Reproduce the rows below word for word, from the very first line through the line that contains "de utilizarlo o", with both of those lines included.

══ Task input ══

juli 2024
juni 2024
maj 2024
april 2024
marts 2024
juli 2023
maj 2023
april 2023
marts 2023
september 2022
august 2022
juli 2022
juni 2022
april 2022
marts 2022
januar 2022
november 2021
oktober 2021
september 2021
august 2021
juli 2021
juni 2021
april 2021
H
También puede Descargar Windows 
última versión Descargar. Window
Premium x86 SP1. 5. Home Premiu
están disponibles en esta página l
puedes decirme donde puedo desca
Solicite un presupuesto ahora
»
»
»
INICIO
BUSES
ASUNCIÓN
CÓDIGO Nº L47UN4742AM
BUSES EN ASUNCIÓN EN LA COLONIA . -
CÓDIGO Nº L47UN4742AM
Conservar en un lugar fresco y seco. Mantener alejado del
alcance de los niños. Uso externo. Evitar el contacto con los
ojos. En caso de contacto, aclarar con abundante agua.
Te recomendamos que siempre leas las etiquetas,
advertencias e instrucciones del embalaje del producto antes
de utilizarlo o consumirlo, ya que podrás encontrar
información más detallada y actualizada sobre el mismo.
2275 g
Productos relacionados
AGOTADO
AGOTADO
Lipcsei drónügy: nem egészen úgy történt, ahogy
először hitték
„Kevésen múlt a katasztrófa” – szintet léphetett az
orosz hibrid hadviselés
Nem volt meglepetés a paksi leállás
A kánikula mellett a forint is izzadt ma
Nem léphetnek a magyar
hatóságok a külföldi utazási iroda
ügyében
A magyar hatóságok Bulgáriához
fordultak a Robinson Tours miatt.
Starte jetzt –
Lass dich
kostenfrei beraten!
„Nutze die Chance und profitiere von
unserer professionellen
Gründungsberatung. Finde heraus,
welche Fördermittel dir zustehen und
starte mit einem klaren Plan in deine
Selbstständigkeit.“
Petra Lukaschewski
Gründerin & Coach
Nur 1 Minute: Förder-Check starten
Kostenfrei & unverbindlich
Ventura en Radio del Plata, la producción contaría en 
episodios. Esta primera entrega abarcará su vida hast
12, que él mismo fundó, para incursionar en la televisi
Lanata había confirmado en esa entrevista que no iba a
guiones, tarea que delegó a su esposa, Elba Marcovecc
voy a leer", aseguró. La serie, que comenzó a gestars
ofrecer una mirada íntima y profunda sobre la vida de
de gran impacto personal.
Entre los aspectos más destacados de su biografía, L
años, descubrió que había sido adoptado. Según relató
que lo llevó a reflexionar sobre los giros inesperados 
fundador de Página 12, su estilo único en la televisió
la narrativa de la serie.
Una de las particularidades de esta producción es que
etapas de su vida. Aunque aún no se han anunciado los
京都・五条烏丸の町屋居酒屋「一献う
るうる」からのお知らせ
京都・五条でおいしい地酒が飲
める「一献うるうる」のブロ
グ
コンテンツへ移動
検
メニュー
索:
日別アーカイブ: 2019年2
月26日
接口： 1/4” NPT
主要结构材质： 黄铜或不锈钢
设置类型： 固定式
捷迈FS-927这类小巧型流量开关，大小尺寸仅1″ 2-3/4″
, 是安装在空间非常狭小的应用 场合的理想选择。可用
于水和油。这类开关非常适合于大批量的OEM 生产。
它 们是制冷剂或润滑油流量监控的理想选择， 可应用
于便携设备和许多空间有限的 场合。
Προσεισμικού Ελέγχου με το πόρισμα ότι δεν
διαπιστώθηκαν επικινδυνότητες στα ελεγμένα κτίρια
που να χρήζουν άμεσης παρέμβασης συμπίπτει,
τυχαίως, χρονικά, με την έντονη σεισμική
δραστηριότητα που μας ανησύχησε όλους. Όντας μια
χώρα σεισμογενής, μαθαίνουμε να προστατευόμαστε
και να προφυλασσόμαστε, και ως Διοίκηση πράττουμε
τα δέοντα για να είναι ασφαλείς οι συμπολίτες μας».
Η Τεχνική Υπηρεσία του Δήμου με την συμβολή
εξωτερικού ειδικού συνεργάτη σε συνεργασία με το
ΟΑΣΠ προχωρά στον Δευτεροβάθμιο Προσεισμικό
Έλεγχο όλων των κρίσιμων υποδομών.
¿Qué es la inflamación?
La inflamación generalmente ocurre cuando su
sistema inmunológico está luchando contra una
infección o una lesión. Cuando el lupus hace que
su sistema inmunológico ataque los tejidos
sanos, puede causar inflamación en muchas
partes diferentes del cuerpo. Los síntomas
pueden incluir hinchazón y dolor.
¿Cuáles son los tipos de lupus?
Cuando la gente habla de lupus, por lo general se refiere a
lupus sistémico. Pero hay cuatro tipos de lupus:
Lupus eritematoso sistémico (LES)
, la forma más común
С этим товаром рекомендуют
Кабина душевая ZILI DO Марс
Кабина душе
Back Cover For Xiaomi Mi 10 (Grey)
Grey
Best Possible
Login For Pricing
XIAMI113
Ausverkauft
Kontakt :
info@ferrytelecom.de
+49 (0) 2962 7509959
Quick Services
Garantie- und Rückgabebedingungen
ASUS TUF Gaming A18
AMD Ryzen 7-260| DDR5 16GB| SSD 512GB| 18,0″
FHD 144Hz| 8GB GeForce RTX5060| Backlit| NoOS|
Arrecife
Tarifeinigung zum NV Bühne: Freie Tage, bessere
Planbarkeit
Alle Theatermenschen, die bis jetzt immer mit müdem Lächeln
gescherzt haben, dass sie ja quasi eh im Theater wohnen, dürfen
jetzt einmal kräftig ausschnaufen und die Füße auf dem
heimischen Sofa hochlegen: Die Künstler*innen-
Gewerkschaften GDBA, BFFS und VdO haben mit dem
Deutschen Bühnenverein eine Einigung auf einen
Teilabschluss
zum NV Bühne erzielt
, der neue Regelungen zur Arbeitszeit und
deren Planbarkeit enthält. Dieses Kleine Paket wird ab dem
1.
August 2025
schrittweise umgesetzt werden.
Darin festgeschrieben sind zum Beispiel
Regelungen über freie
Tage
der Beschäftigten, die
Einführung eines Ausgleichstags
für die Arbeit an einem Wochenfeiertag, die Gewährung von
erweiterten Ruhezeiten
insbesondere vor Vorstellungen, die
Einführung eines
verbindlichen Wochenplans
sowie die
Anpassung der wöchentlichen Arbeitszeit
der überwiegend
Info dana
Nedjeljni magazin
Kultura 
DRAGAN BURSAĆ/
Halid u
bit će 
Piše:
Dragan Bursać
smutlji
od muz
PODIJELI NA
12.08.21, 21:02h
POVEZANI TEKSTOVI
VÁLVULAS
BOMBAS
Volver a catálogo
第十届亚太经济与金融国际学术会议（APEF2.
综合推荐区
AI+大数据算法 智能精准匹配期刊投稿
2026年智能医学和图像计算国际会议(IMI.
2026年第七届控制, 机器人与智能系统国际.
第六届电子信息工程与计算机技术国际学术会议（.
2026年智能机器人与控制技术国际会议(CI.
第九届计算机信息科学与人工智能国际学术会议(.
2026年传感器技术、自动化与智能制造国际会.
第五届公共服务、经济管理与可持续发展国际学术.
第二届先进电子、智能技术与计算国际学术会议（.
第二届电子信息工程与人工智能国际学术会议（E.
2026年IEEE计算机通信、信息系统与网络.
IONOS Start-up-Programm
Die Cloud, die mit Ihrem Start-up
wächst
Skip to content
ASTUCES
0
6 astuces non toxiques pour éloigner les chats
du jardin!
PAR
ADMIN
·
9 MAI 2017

═══

Task result.
juli 2024
juni 2024
maj 2024
april 2024
marts 2024
juli 2023
maj 2023
april 2023
marts 2023
september 2022
august 2022
juli 2022
juni 2022
april 2022
marts 2022
januar 2022
november 2021
oktober 2021
september 2021
august 2021
juli 2021
juni 2021
april 2021
H
También puede Descargar Windows 
última versión Descargar. Window
Premium x86 SP1. 5. Home Premiu
están disponibles en esta página l
puedes decirme donde puedo desca
Solicite un presupuesto ahora
»
»
»
INICIO
BUSES
ASUNCIÓN
CÓDIGO Nº L47UN4742AM
BUSES EN ASUNCIÓN EN LA COLONIA . -
CÓDIGO Nº L47UN4742AM
Conservar en un lugar fresco y seco. Mantener alejado del
alcance de los niños. Uso externo. Evitar el contacto con los
ojos. En caso de contacto, aclarar con abundante agua.
Te recomendamos que siempre leas las etiquetas,
advertencias e instrucciones del embalaje del producto antes
de utilizarlo o consumirlo, ya que podrás encontrar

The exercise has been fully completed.